TRAITEMENT DU SIGNAL, vol.41, no.4, pp.1647-1665, 2024 (SCI-Expanded)

  • Publication Type: Article / Article
  • Volume: 41 Issue: 4
  • Publication Date: 2024
  • Doi Number: 10.18280/ts.410402
  • Journal Name: TRAITEMENT DU SIGNAL
  • Journal Indexes: Science Citation Index Expanded (SCI-EXPANDED), Scopus, PASCAL, Business Source Elite, Business Source Premier, Compendex, zbMATH
  • Page Numbers: pp.1647-1665
  • Open Archive Collection: AVESIS Open Access Collection
  • Yozgat Bozok University Affiliated: Yes

Abstract

Obesity and overweight are well-documented risk factors for numerous diseases that negatively impact life expectancy and quality of life, including cardiovascular diseases, diabetes, and cancer. Although the effects of weight status on brain function have been extensively studied, the application of machine learning (ML) and deep learning (DL) techniques in this domain remains underexplored.
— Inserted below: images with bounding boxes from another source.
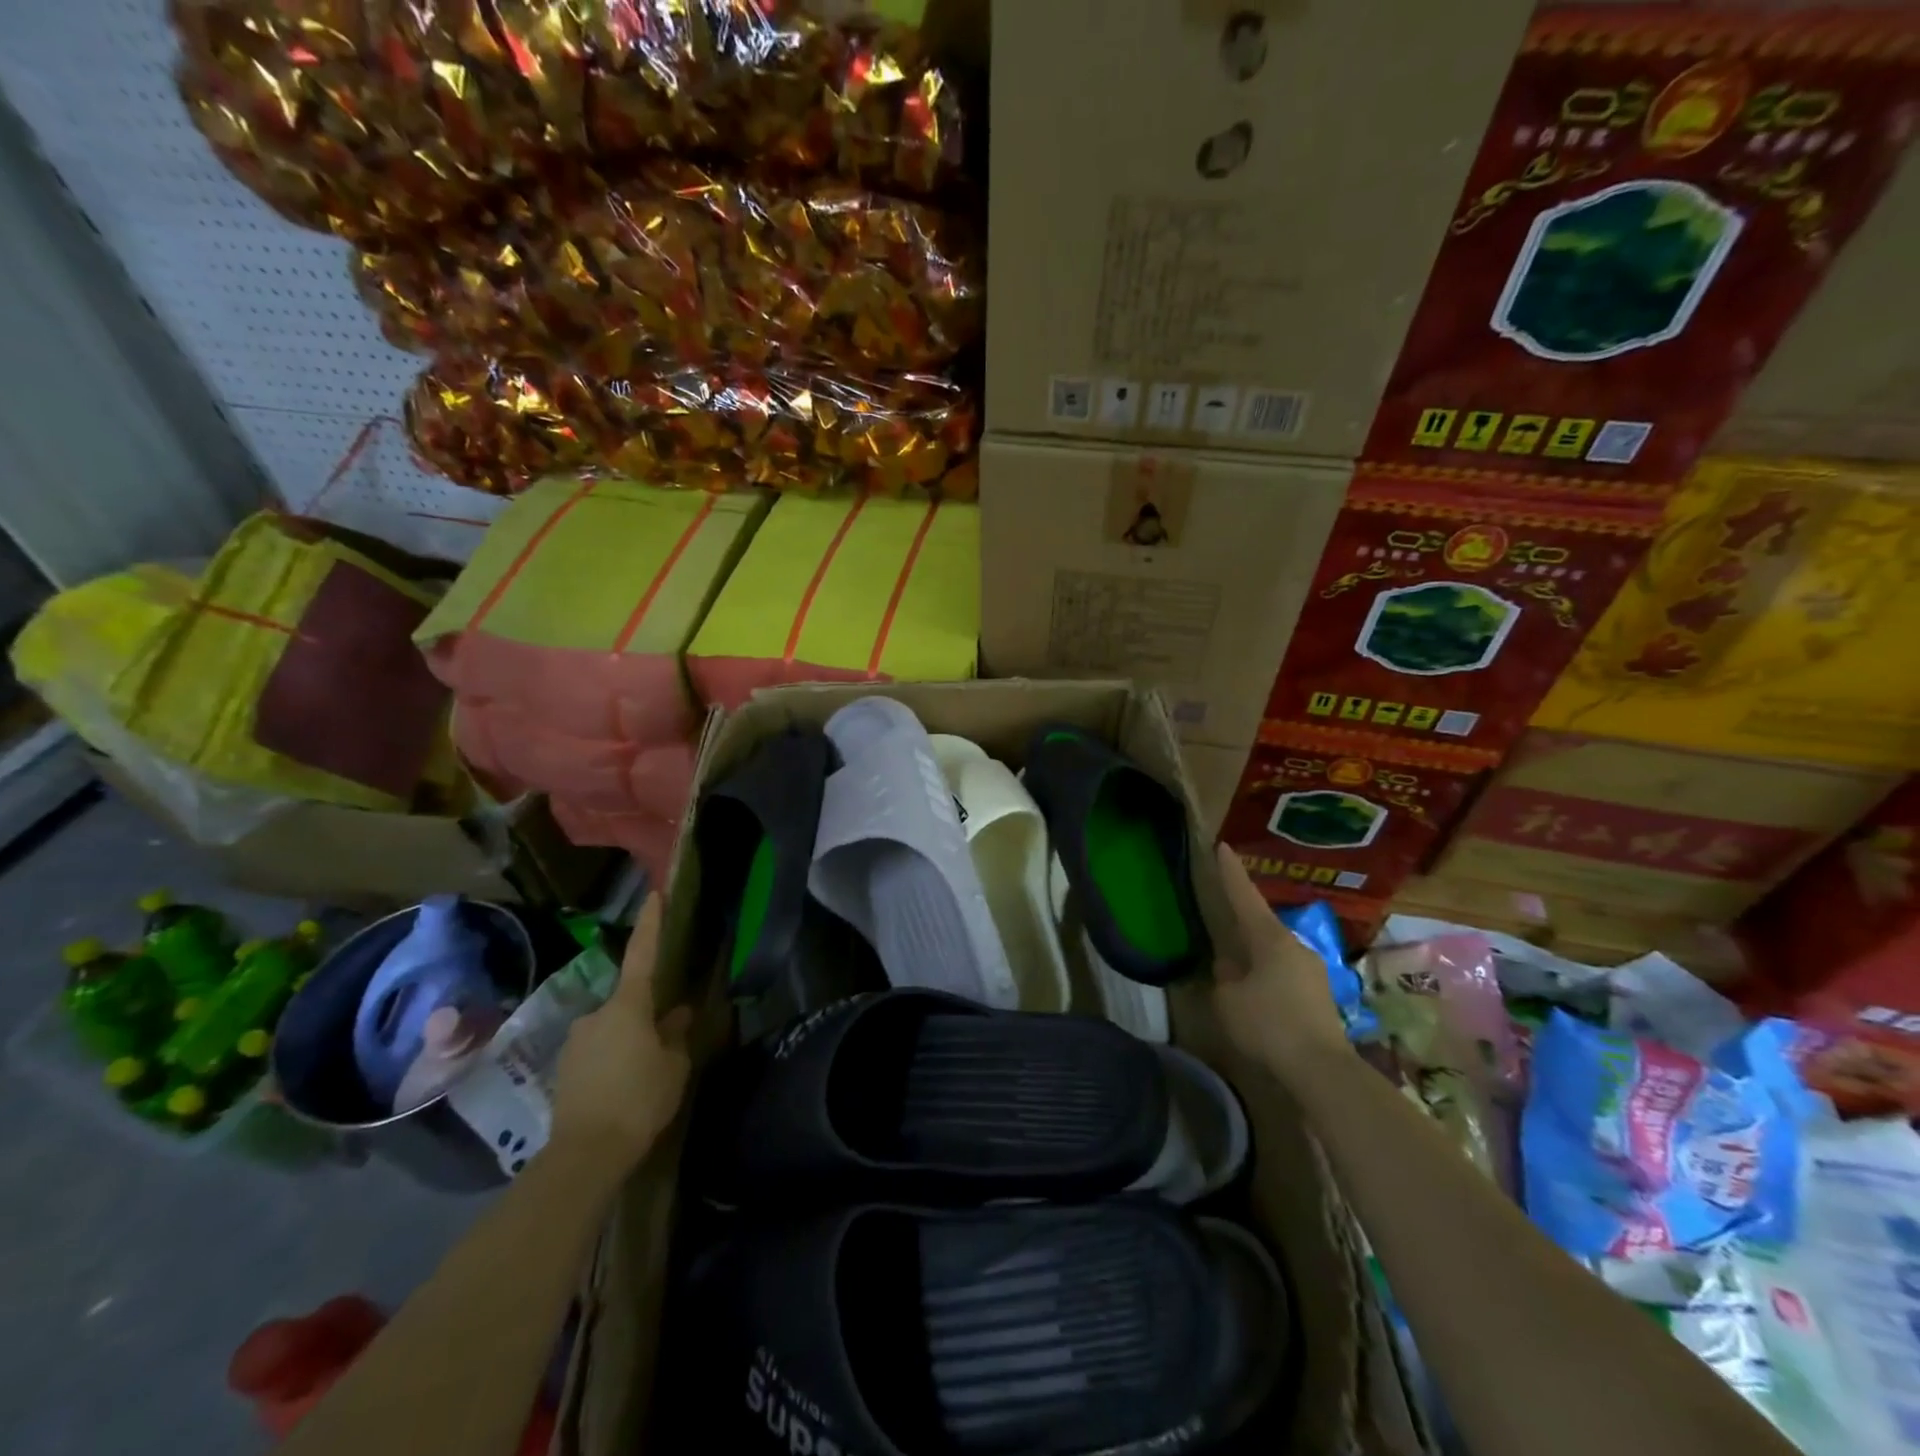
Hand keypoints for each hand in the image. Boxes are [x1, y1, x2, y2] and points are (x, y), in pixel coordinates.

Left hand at [551, 896, 691, 1170]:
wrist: (584, 1154)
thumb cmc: (639, 1099)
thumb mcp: (673, 1066)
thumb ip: (676, 1034)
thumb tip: (677, 1014)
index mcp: (628, 1006)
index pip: (642, 954)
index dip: (650, 924)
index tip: (654, 895)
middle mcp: (596, 1014)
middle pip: (628, 1003)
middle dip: (646, 1016)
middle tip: (665, 1043)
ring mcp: (576, 1042)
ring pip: (612, 1030)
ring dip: (628, 1042)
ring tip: (644, 1075)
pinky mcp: (564, 1070)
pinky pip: (597, 1053)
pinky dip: (612, 1061)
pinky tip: (623, 1090)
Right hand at [1211, 843, 1349, 1071]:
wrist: (1322, 1069)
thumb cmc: (1268, 1024)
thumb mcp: (1228, 1001)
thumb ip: (1225, 978)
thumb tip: (1230, 967)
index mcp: (1269, 939)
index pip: (1245, 897)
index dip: (1231, 873)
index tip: (1223, 847)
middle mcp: (1295, 946)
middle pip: (1262, 926)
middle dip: (1243, 924)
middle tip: (1223, 922)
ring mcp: (1313, 971)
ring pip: (1275, 954)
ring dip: (1256, 958)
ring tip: (1236, 972)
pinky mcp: (1321, 997)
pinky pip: (1286, 976)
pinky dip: (1268, 980)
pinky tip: (1258, 999)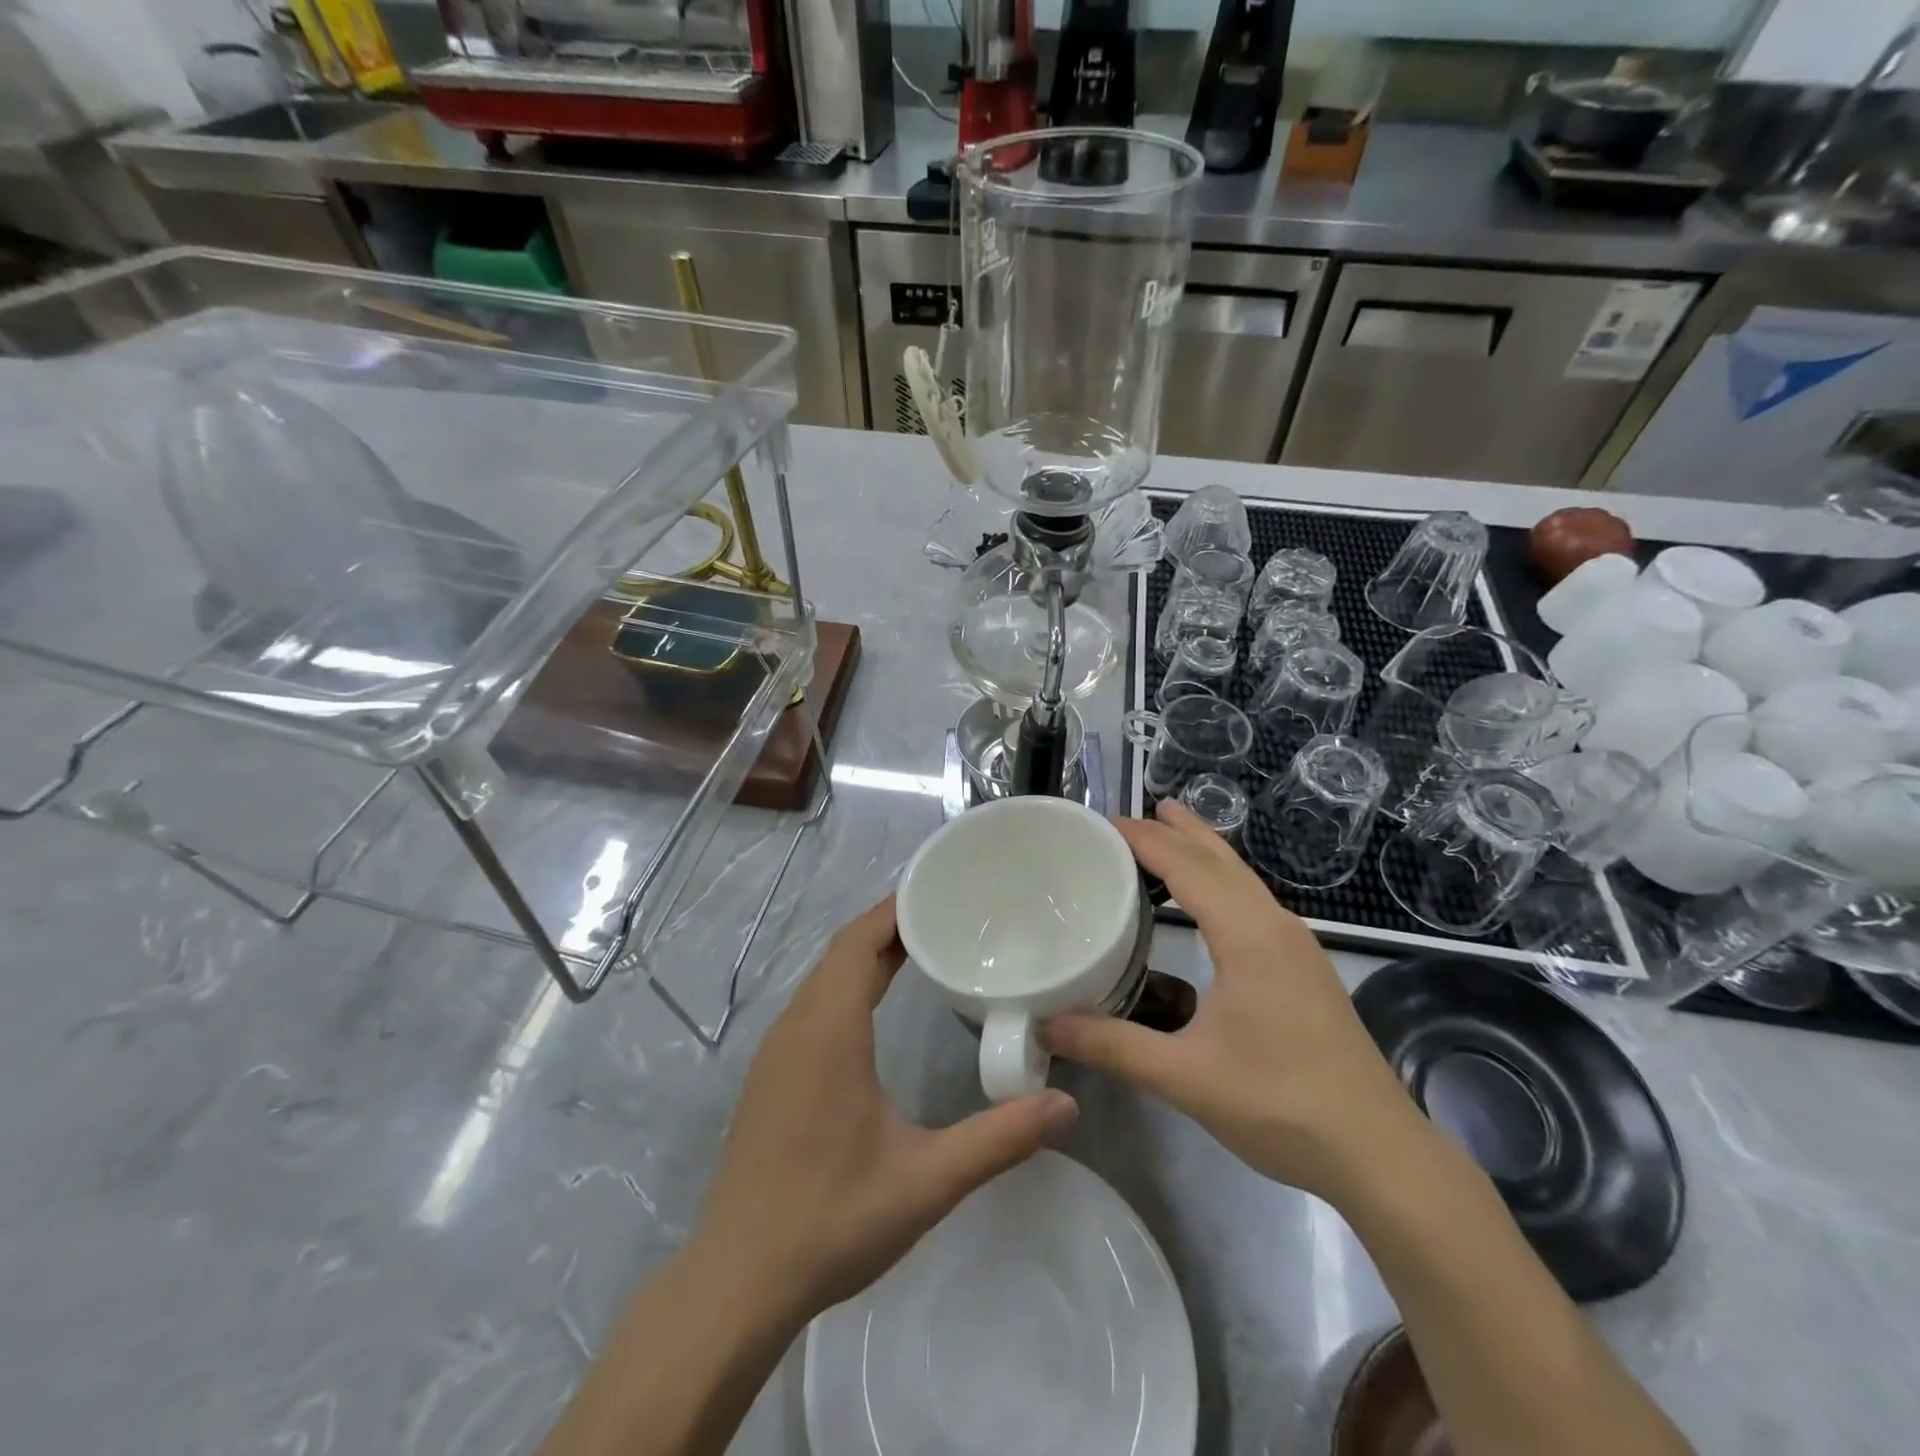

This study aims to address this gap by creating a unique dataset comprising electroencephalography (EEG) data from 19 channels, recorded while participants with varying body mass indices were exposed to visual food cues. The primary objective was to classify the differences in brain signals between normal-weight and overweight/obese individuals using advanced DL methods. To mitigate overfitting and data imbalance, tabular data augmentation was employed. Additionally, the Supervised Tabular Meta-Learning (SuperTML) method was utilized to embed EEG features into images, marking a novel application for this type of data. Classification results indicate that DenseNet-121 achieved the highest accuracy, with a rate of 0.97 at channel T4. Regionally, the temporal area yielded the best average accuracy rates. Furthermore, the study investigated the correlation between EEG data and eating behavior through regression analysis, applying Random Forest, eXtreme Gradient Boosting (XGBoost), Light Gradient Boosting Machine (LightGBM), and Voting ensemble regression models to the participants' questionnaire responses. A significant relationship between EEG data and the questionnaires was identified, with the LightGBM regressor achieving an R² value of 0.966. These findings demonstrate superior performance compared to existing literature in several aspects. This study underscores the potential of DL in enhancing our understanding of the neural mechanisms underlying eating behaviors in individuals with different body weights and provides a robust methodological framework for future research in this field.